TASK DIRECTIONS - Reproduce all the lines below exactly and omit the images.

GIVEN DATA -
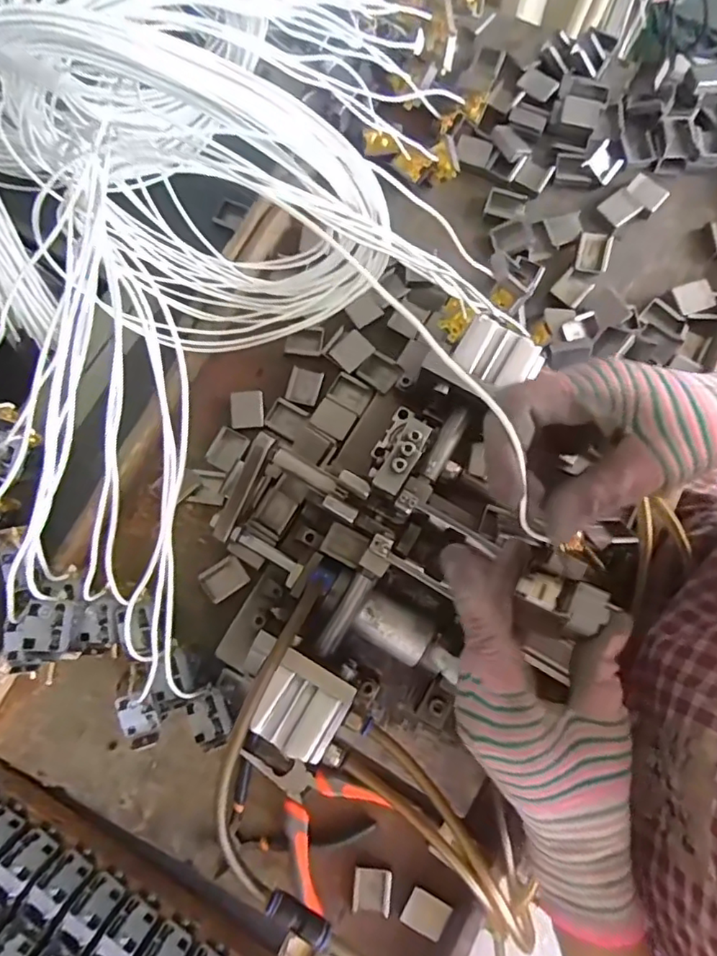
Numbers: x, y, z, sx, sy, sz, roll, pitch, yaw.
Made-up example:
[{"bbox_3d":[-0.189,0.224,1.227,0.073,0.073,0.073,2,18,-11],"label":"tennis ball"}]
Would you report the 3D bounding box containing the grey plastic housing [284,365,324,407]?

RESULT OF THIS EXERCISE -
Numbers: x, y, z, sx, sy, sz, roll, pitch, yaw.
Made-up example:
[{"bbox_3d":[-0.189,0.224,1.227,0.073,0.073,0.073,2,18,-11],"label":"tennis ball"}]
Would you report the 3D bounding box containing the grey plastic housing [284,365,324,407]?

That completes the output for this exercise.